And while the concerns above are valid I think the simplification that this is a parallel plate capacitor with a pseudo 2D circuit is a fine place to start.

How do the $\vec{E}$ and $\vec{B}$ look like in dependence of the time?

I think Hadrian Evan's animation is good, +1. But there's an issue: the field is the electromagnetic field. The electric field and the magnetic field are "are better thought of as two parts of a greater whole". You mentioned Jefimenko, see this quote: "...neither Maxwell's equations nor their solutions indicate an existence of causal links between electric and magnetic fields. Therefore, we must conclude that an electromagnetic field is a dual entity always having an electric and a magnetic component simultaneously created by their common sources: time-variable electric charges and currents."

I want to know them as vector fields in the conductors and in open region around the entire circuit. An analytic expression would be great, but some plots would suffice.

They aren't two distinct fields. See this from Minkowski: "In the description of the field caused by the electron itself, then it will appear that the division of the field into electric and magnetic forces is a relative one with respect to the time-axis assumed; the two forces considered together can most vividly be described by a certain analogy to the force-screw in mechanics; the analogy is, however, imperfect". Also see this from Maxwell: "a motion of translation along an axis cannot produce a rotation about that axis unless it meets with some special mechanism, like that of a screw".

For the electric field I want to have the total electric field and the components due to changing magnetic field as well as due to surface charges.

The changing magnetic is the electric field, and vice-versa. To appreciate that imagine you move past an electron. You don't create a magnetic field for that electron because you moved. In similar vein get rid of the capacitor and the inductor, and you've only got a wire. Move some electrons down it and you observe a concentric magnetic field around the wire. But you didn't really create a whole new field. You merely created a mismatch between the electromagnetic fields of the metal ions and the electrons. Then if you twist your wire into a spiral you've reconfigured the concentric field and you've got your inductor. It works a bit like a flywheel actually, see this article.
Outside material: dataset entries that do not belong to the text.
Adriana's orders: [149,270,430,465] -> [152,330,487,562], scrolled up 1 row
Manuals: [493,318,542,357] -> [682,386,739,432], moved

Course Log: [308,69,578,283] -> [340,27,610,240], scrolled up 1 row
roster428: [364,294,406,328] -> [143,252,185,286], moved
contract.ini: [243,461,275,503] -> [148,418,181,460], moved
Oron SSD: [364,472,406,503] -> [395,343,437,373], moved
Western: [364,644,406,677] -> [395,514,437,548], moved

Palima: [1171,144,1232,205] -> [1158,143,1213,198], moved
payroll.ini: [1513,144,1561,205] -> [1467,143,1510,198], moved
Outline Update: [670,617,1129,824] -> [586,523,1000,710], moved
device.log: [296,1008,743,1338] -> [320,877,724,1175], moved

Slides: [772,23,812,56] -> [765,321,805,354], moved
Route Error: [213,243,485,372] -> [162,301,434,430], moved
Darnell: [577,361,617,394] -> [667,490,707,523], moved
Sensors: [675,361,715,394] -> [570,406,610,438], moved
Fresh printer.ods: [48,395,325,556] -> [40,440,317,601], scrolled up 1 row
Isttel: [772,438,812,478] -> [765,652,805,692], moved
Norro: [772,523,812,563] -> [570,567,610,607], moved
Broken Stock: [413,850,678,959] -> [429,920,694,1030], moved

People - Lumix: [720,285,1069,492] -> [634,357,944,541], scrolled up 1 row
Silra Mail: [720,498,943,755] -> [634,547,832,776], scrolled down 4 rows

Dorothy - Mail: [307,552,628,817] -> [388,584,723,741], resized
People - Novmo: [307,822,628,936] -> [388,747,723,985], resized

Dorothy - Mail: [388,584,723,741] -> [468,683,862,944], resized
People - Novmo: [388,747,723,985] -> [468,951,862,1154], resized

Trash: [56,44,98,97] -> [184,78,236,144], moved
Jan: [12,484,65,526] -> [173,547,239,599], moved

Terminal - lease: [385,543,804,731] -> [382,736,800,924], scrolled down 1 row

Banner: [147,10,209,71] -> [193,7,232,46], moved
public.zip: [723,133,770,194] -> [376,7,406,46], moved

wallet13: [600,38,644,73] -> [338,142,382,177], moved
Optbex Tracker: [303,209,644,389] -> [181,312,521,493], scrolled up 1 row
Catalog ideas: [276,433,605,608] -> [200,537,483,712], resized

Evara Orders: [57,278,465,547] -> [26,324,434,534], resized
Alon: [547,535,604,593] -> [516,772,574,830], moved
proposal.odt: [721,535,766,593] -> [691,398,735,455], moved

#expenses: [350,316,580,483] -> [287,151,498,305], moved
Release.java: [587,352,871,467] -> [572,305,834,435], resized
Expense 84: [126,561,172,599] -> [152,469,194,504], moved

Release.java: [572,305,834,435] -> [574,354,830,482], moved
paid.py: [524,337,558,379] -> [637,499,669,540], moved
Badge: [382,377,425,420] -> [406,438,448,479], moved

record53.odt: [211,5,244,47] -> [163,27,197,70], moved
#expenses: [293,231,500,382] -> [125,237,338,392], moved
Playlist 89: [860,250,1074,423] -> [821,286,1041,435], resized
Especially the electric field is interesting since it seems to be neglected most of the time.

I wish it was neglected more. See the Minkowski quote above. The field of the electron is the electromagnetic field. When you set down two electrons near to each other they move apart linearly. They are subject to linear electric force. This is the result of their two electromagnetic fields interacting. Neither electron has an electric field. The electric field between the plates of the capacitor is a place where you see this linear E-force only. The magnetic field around the wire or inductor is where you see the rotational B-force only, because there's some relative motion between you and some of the electromagnetic fields, like when you move past the single electron.

I did some research and found papers about electric fields in solenoids but I don't get the information together to a complete picture.

You only get the complete picture from the electromagnetic field. And like Maxwell and Minskowski said, it has this screw nature. Which is why we have electric motors. Shove the current along the wire, and the motor turns. It's a bit like a pump-action screwdriver. We also have generators where you turn the rotor to push current along the wire. That's a bit like an ordinary screwdriver. We don't have a right hand rule for nothing.

I am looking for a qualitative account, which makes the direction of the fields clear. Consider for example Feynman lectures II picture 22-9.

I'm a bit of a Feynman fan, but I think you need something more "fundamental" than that. Have a look at this: "In fact Richard Feynman complained [citation needed] that he had been taught electromagnetism from the perspective of electromagnetic fields, and he wished later in life he had been taught to think in terms of the electromagnetic potential instead, as this would be more fundamental."

However I want to get a direct picture of how the electric fields really are.

The electromagnetic field is not totally unlike the gravitomagnetic field.